Saying no is actually saying yes

Okay, no, I am not being esoterically bizarre.

I promise.

If you are like me, saying no is not an easy thing to do. In fact, it is incredibly difficult. There is a lot of guilt/shame built into it. Anything from "If I say no, they won't like me" to the fact I love to help people and saying 'no' rattles me.

I've figured something out, though.

Saying no to others is, in fact, saying yes to me.

I'm on a path. A path of enlightenment, a path of consciously creating my reality, a path of my own truth.

If I say 'yes' to someone when it goes against the path I am on, it actually puts a block in my way and stops me from being the me I know I am. On the other hand, if I say no, I am saying yes to my path and reinforcing to myself that I am worth investing in.
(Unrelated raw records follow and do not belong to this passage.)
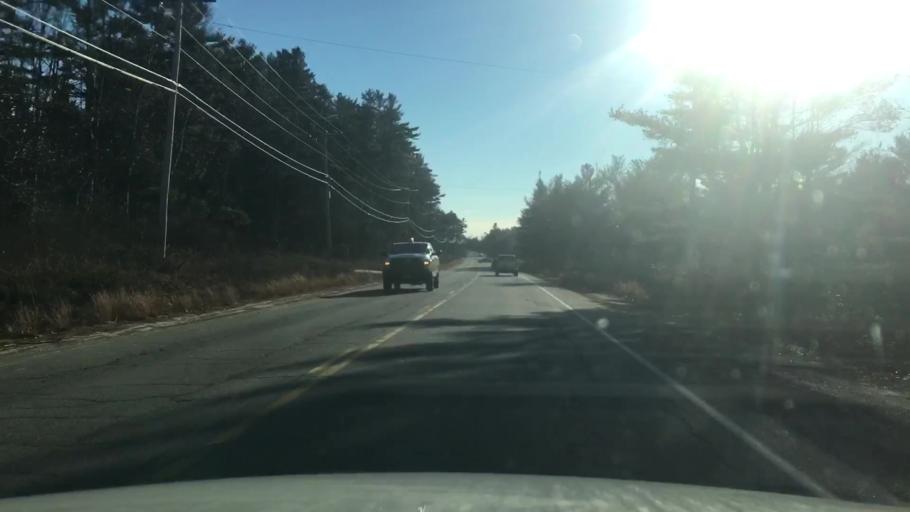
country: US
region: Maine
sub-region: Cumberland County
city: Brunswick
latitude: 43.8756
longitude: -69.9123
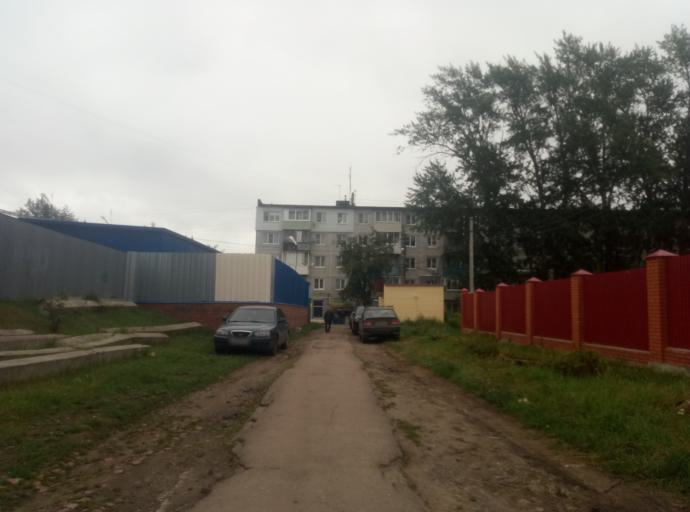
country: RU
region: Tula
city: Kireyevsk
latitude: 53.9253
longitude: 37.9299
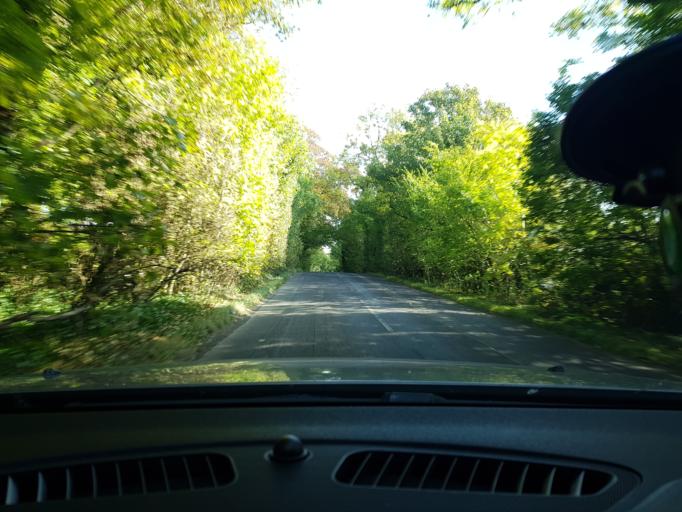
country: GB
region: England
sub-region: Borough of Swindon
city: Bishopstone
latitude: 51.5265
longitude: -1.6636
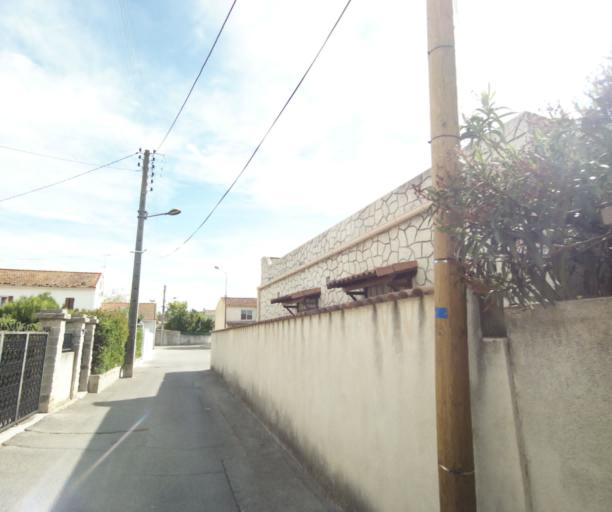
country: FR
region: Provence-Alpes-Cote d'Azur
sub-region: Departement des Bouches-du-Rhone
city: Rognac
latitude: 43.4890
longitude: 5.2269
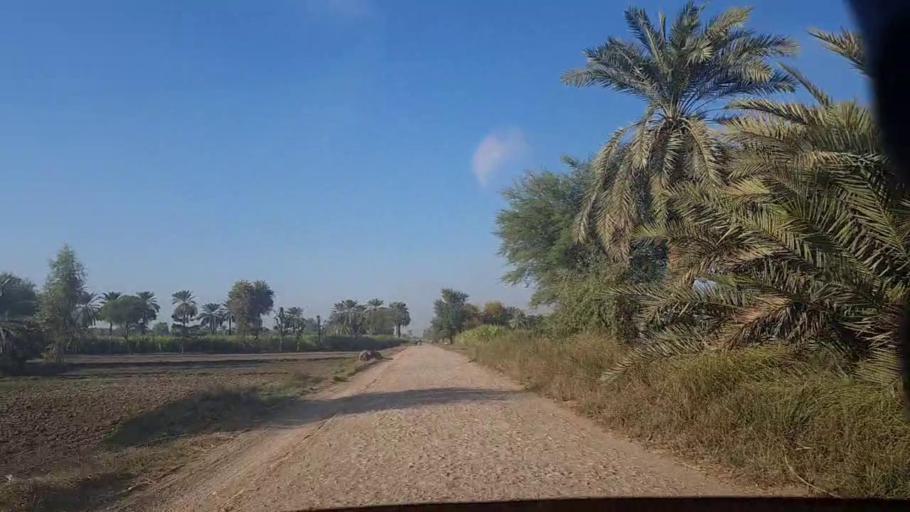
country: PK
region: Sindh
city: Sobhadero
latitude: 27.3934
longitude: 68.4201
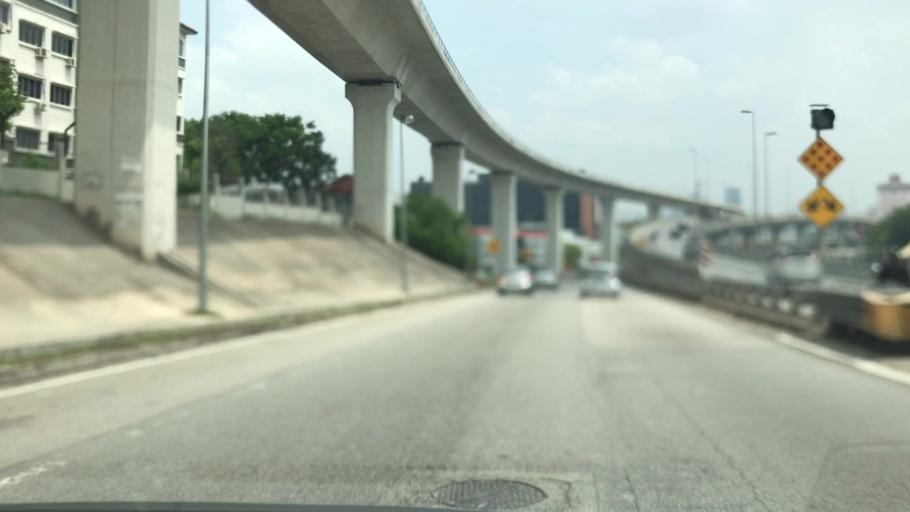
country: MY
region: Selangor
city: Subang Jaya
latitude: 3.0499
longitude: 101.6271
Now, when I say no, I am not doing it viciously or with any kind of negative emotion. It is said clearly after thinking about me, what path I am on, and how doing what the other person is asking would affect that path. I may say yes and then realize afterward that it was the wrong thing and have to change my answer. And that's okay.
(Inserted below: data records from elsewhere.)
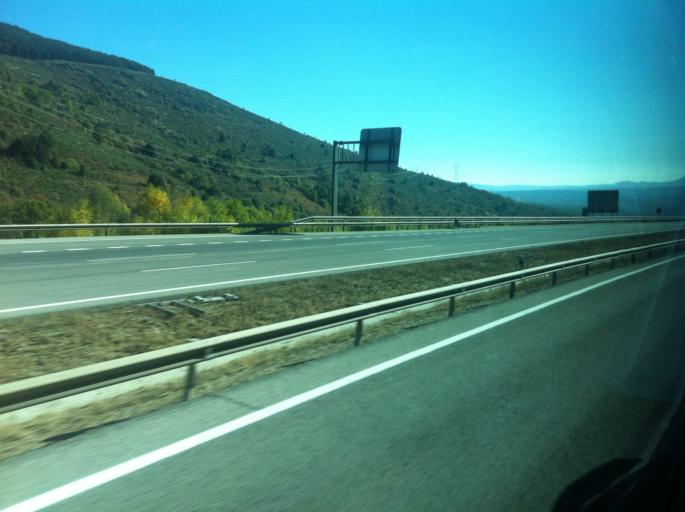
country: ES
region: Madrid
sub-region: Provincia de Madrid
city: Robregordo
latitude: 41.1186
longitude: -3.5864
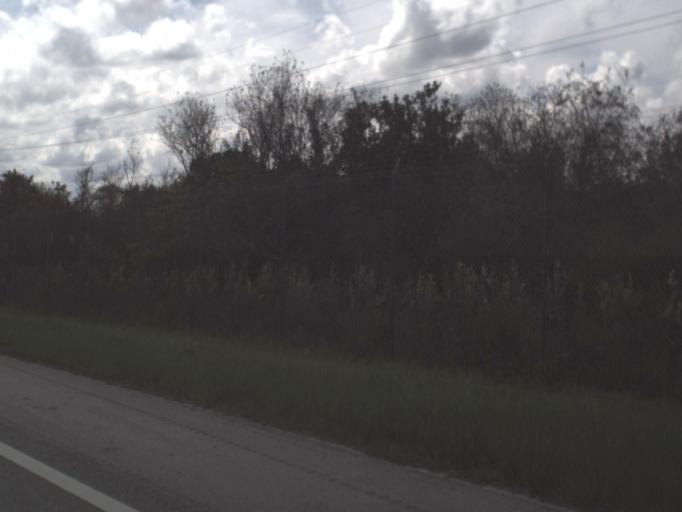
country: US
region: Florida
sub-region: Collier County
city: Immokalee
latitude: 26.1612
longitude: -81.3453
If you are having a hard time saying 'no' to others and it gets in the way of saying 'yes' to yourself, try this first.

Get into a calm, meditative state and imagine the scene. Imagine yourself saying "I'm sorry. That is just not what I need to be doing right now." And imagine the other person responding, "Oh, that's okay." Repeat the scene over and over in your head until you are calm and it feels as though it has already happened. Then, remove yourself from your meditative state and go about your day, telling the person when you can.

When you say 'no' in a clear, non-confrontational, firm way, you will feel better. About your decision and especially about saying 'yes' to you.

And by the way? Saying 'yes' to you is a good thing. Whoever told you that it was 'selfish' was probably trying to teach you what they learned. Is it selfish to put yourself first? Is it selfish to take care of your needs so that you can do what you want with your life? Is it selfish to energize yourself so that you can be there for others?

In this case, I am going to have to go with this type of selfishness being a good thing. You aren't doing it against someone else. No. You are doing it for you.

And in that lies the difference.

Creating one's own reality is a very self-involved process, but it also affects everyone around us. As we change, those around us will have to either change to accommodate those changes, or get out of our way.

If you make these changes in the right way, they are easy, without argument, and will be for the greater good. And if someone around you isn't happy for you? Maybe it is time to wish them well and move on. After all...if they cannot be happy for you, are they truly someone you want in your life?

See them happy, see yourself happy, and move into your new reality.

As you think you are, so you become. And no matter what happens around you, always see the world as you imagine it.

Say 'no' to that which does not serve the new you and 'yes' to the you that you are becoming.